Conviene que, aun en medio de nuestras luchas, con­servemos siempre la paz del espíritu, para que la mente pueda discernir los pensamientos que la asaltan, guar­dando en la despensa de su memoria los que son buenos y provienen de Dios, y arrojando de este almacén natural los que son malos y proceden del demonio. El mar, cuando está en calma, permite a los pescadores ver hasta el fon­do del mismo y descubrir dónde se hallan los peces; en cambio, cuando está agitado, se enturbia e impide aquella visibilidad, volviendo inútiles todos los recursos de que se valen los pescadores.

Sólo el Espíritu Santo puede purificar nuestra mente; si no entra él, como el más fuerte del evangelio, para ven­cer al ladrón, nunca le podremos arrebatar a éste su pre­sa. Conviene, pues, que en toda ocasión el Espíritu Santo se halle a gusto en nuestra alma pacificada, y así tendre­mos siempre encendida en nosotros la luz del conocimiento; si ella brilla siempre en nuestro interior, no sólo se pondrán al descubierto las influencias nefastas y tenebro­sas del demonio, sino que también se debilitarán en gran manera, al ser sorprendidas por aquella luz santa y glo­riosa.

Por esto, dice el Apóstol: No apaguéis el Espíritu, esto es, no entristezcáis al Espíritu Santo con vuestras malas obras y pensamientos, no sea que deje de ayudaros con su Luz. No es que nosotros podamos extinguir lo que hay de eterno y vivificante en el Espíritu Santo, pero sí que al contristarlo, es decir, al ocasionar este alejamiento en­tre él y nosotros, queda nuestra mente privada de su luz y envuelta en tinieblas.

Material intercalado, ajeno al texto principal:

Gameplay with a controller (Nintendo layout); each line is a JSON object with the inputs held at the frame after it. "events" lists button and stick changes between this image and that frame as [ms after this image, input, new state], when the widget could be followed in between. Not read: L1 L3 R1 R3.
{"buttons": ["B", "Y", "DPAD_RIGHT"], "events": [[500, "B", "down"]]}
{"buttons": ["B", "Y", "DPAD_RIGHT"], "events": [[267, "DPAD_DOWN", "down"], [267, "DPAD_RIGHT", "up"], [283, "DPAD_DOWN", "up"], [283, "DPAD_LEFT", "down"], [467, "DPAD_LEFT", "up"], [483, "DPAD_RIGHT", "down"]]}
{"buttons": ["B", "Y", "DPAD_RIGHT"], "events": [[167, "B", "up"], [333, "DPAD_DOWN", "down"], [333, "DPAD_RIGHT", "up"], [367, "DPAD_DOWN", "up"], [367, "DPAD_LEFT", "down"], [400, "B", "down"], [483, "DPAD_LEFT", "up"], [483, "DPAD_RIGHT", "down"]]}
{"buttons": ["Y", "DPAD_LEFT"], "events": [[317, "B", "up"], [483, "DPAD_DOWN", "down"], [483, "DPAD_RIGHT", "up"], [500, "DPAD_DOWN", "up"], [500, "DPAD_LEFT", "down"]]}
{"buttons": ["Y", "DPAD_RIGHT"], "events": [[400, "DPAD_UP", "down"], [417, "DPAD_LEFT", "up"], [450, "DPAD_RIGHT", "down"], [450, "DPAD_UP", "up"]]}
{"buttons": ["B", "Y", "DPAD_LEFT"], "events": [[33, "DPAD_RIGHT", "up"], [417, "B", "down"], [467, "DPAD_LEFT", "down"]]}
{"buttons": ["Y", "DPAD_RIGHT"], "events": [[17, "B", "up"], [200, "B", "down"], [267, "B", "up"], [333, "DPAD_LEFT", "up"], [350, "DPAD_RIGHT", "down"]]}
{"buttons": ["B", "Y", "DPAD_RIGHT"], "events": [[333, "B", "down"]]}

La sensibilidad del espíritu consiste en un gusto acerta­do, que nos da el verdadero discernimiento. Del mismo modo que, por el sentido corporal del gusto, cuando dis­frutamos de buena salud, apetecemos lo agradable, discer­niendo sin error lo bueno de lo malo, así también nuestro espíritu, desde el momento en que comienza a gozar de plena salud y a prescindir de inútiles preocupaciones, se hace capaz de experimentar la abundancia de la consola­ción divina y de retener en su mente el recuerdo de su sabor, por obra de la caridad, para distinguir y quedarse con lo mejor, según lo que dice el Apóstol: Y ésta es mi oración: Que vuestro amor siga creciendo más y más en penetración y en sensibilidad para apreciar los valores.